I’m having some trouble with the ticket URLs contained in the mail
sent to queue watchers. They look like this:
http://hostname/Ticket/Display.html?id=42
They work fine when my browser is running and I’m already logged into RT.
When I’m not logged in, RT displays the log-in screen (obviously),
but after logging in, RT says “No ticket specified”.
I guess this is because the log-in form is sent as a POST request, like this:
POST /Ticket/Display.html?id=42 HTTP/1.1
[some header lines removed]
User-Agent: iCab/2.7.1 (Macintosh; I; PPC)
Content-Type: application/x-www-form-urlencoded
Content-Length: [removed to protect the password]
user=sflothow&pass=
So RT (or Mason, or whatever) ignores the “?id=42” part of the URL
because it’s a POST request, and the POST data doesn’t contain the
ticket ID.
I’ve verified this with iCab/2.7.1 on MacOS 8.6 and IE/6 on Win2K; RT
is 2.0.13 (FCGI) on Apache 1.3.
Can someone reproduce this problem on their system?
Sebastian Flothow
sebastian@flothow.de
#include <stddisclaimer.h>
This works fine for me. The only difference I see is that I’m
using mod-perl, not FCGI.
ttfn,
kevin
I’m having some trouble with the ticket URLs contained in the mail
sent to queue watchers. They look like this:
[-- snip --]
So RT (or Mason, or whatever) ignores the “?id=42” part of the URL
because it’s a POST request, and the POST data doesn’t contain the
ticket ID.
By default, CGI.pm doesn’t use both GET and POST parameters, and
RT’s HTML::Mason setup uses CGI to parse parameters. You can modify
CGI.pm to prevent this:
442 if ($meth eq 'POST') {
443 $self->read_from_client(\*STDIN,\$query_string,$content_length,0)

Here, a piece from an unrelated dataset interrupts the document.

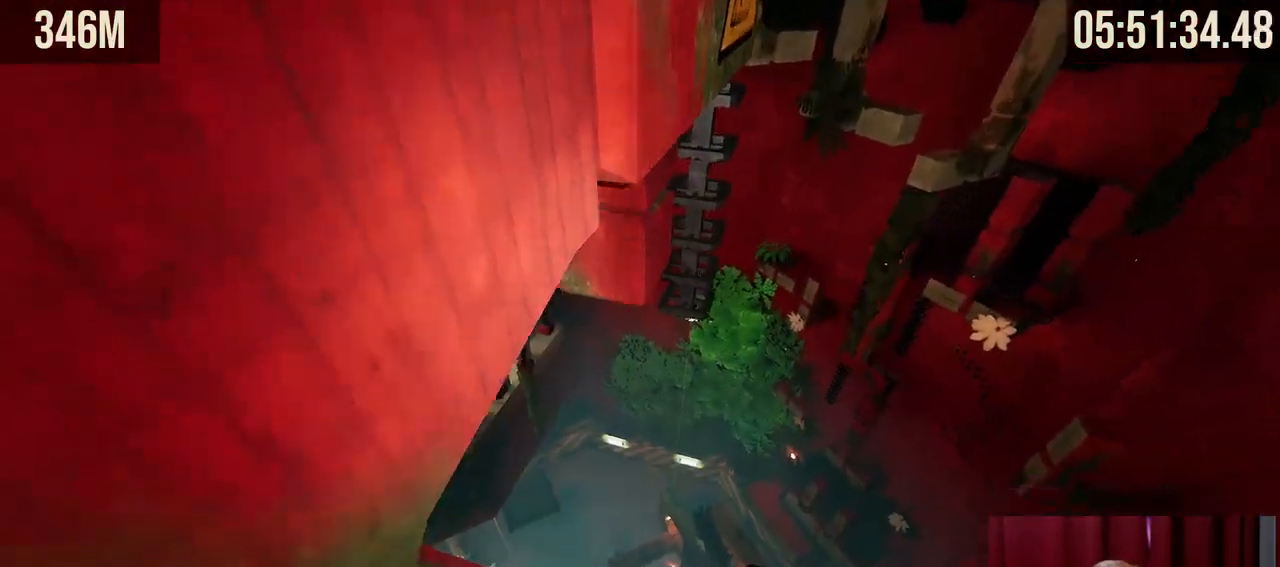
{"keys": ["shift"], "mouse": [], "events": [[100, "d", "down"], [334, "d", "up"]]}
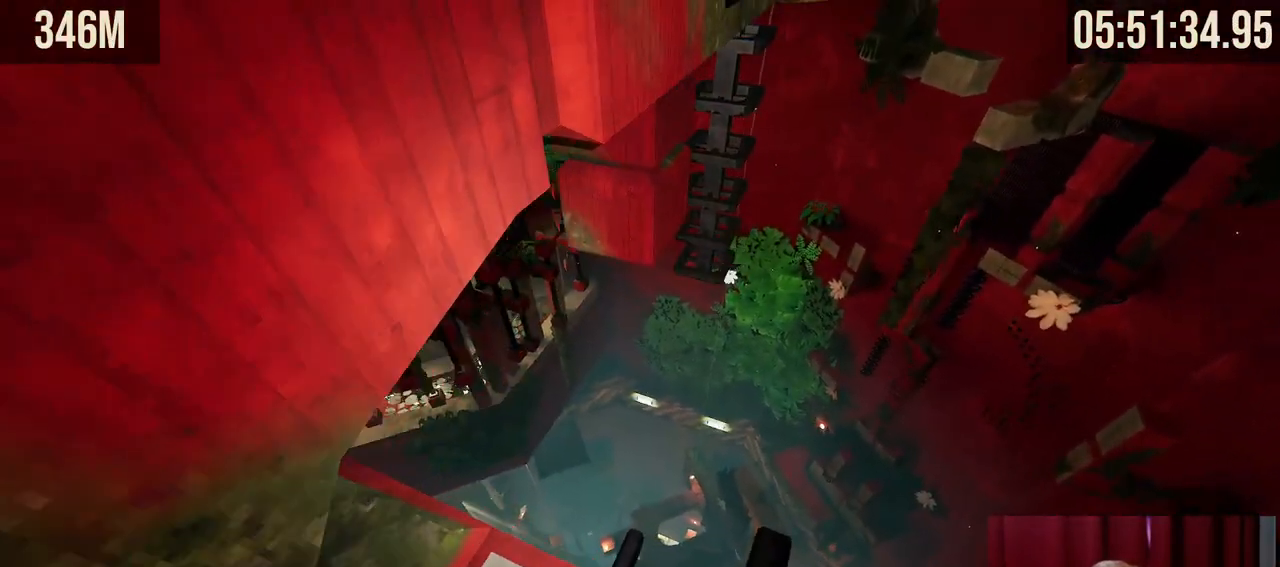
{"keys": ["d", "shift", "w"], "mouse": [], "events": [[17, "w", "down"], [117, "d", "down"]]}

444 if $content_length > 0;
445 # Some people want to have their cake and eat it too!
446 # Uncomment this line to have the contents of the query string
447 # APPENDED to the POST data.
448 # $query_string .= (length($query_string) ? '&' : '') . $ENV{'QUERY_STRING'} if defined $ENV{'QUERY_STRING'};
449 last METHOD;
450 }
(CGI.pm, version 2.752, which ships with Perl 5.6.1; you may need to
adjust the line numbers a bit, depending on the age of your Perl.)
The newest version of CGI.pm (2.81) also has this same commented-out
piece of code (line 458).
(darren)
How can I believe in God when just last week I got my tongue
caught in the roller of an electric typewriter?
– Woody Allen
At 8:33 Uhr -0400 7.5.2002, darren chamberlain wrote:
By default, CGI.pm doesn’t use both GET and POST parameters, and
RT’s HTML::Mason setup uses CGI to parse parameters. You can modify
CGI.pm to prevent this:
[…]
Many thanks, that solves the problem.
I have a feeling the documentation people (whoever they are) should
just copy a lot from this list - do they?